私は小学生から一人のユーザーに変身し、その世界を練り歩いた。他ユーザーと会話をすることなど無かったが、それでも十分に楽しんだ。街も作った。現実世界では体験できないことも、そこで全て味わった。海辺の崖で採掘をしたり、トロの住む町へ訪れたり。そんなこと、あそこでしかできなかっただろう。
2015年3月31日。またあの世界に入った。
当時私は何も知らずに遊んでいたため、いつも通りに街を作るゲームをプレイして、また明日もやろうと思っていた。
次の日、いつも通り段々と白くなるロゴを眺めた後、そこに現れた画面は昨日とは違った。サービス終了の文章だ。

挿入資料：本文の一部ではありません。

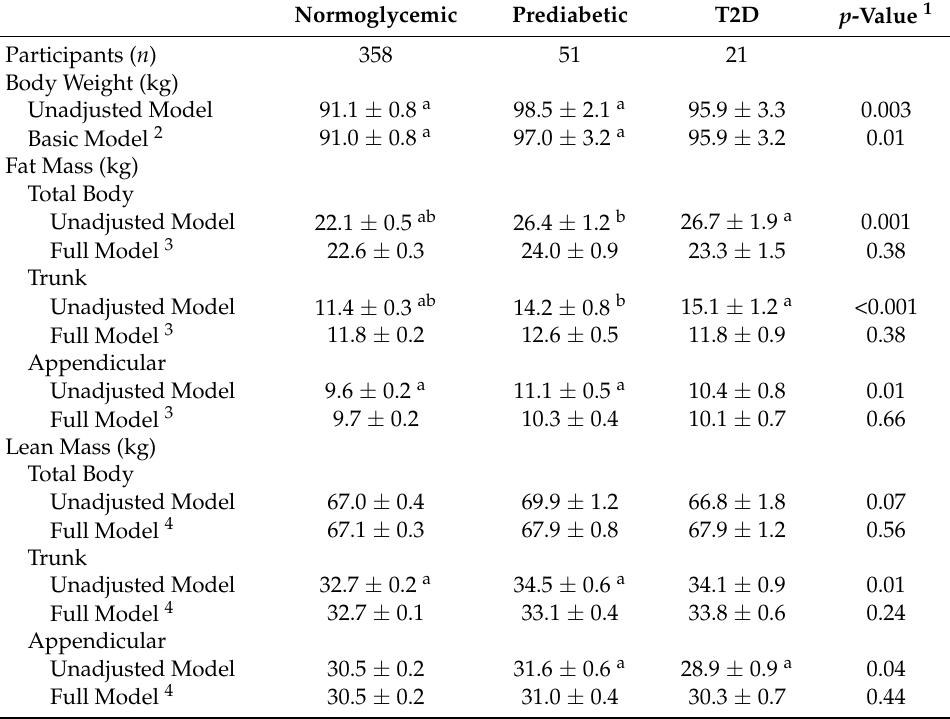
Table 3. Total body and regional body composition in the 430 men from the South Dakota Rural Bone Health Study cohort, according to glycemic status at baseline.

私の楽しみが、生きる場所が、理想郷が、閉鎖したのだ。
苦しい
大泣きしたのを覚えている。何度再起動しても、状況は変わらなかった。作り上げた街も、装飾を施したマンションの一室も、全て、記憶となってしまった。
朝起きても、学校から帰ってきても、それは夢にはならなかった。サービス終了して数日間、入れもしないPlayStation Homeを起動し、あの画面を眺めていた。

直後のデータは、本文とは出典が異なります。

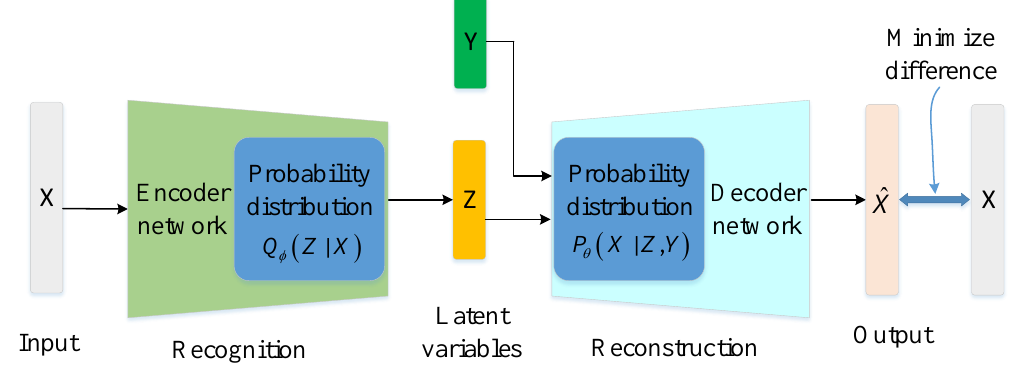
Figure 3. Improved conditional variational AutoEncoder (ICVAE)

なぜもっとやらなかったのだろう。なぜもっと早くにこのゲームに出会っていなかったのだろう。後悔の日々だった。
これは、私の人生において非常に大きな出来事だった。それでも、いちゲームのサービス終了など、現実の社会には関係ない。小学校は続き、友人はいつも通り私に接してきて、先生はいつも通りの口調で授業を進めていた。
現実を見始めたのはだいぶ後だった。それまでは夢に出たし、きっと家に帰ればそこにはある筈、などと、現実逃避を繰り返す日々だった。
そして、ついに、それを受け入れた。
心の拠り所としてきた自分だけの世界が死んでしまったのだ。それからは、今まで耐えられた嫌いなことがより凶暴になった気がした。
無いのならば、それがあった事実を消し去って仕舞えばいい。私は現実に集中した。外にいるときは常に外のことを考えた。しかし、玄関を開けて廊下の先に見えるのは、真っ暗なテレビだった。
代わりとなってほしい
2017年の1月だっただろうか。Microsoftのストアを何となく開いたら、興味深いイラストが映った。
それを見た時、なぜかPlayStation Homeのことを思い出した。私は迷わずダウンロードし、アカウントを登録した。
Robloxでは、The Plazaというワールドを一番遊んだ。私の望んだ理想郷とは程遠いが、僅かな共通点を見出し、そこにどっぷり浸かっていった。気が付けば、私はRoblox自体に夢中になっていた。
このゲーム、いやこのプラットフォームでは、さまざまなユーザー制作のゲームが存在する。中には、PSHomeのようなメタバース的なものもあった。過去に執着し、それを何としてでも取り戻そうとしていた私は、MeepcityやWelcome to Bloxburgなど、少しでも似通っていたら、すぐにのめり込んだ。
完全体は出てこない。あの景色を完璧に再現したゲームは無い。それでも、私は探し続ける。私の心に空いた穴を、どうにか埋めて欲しい。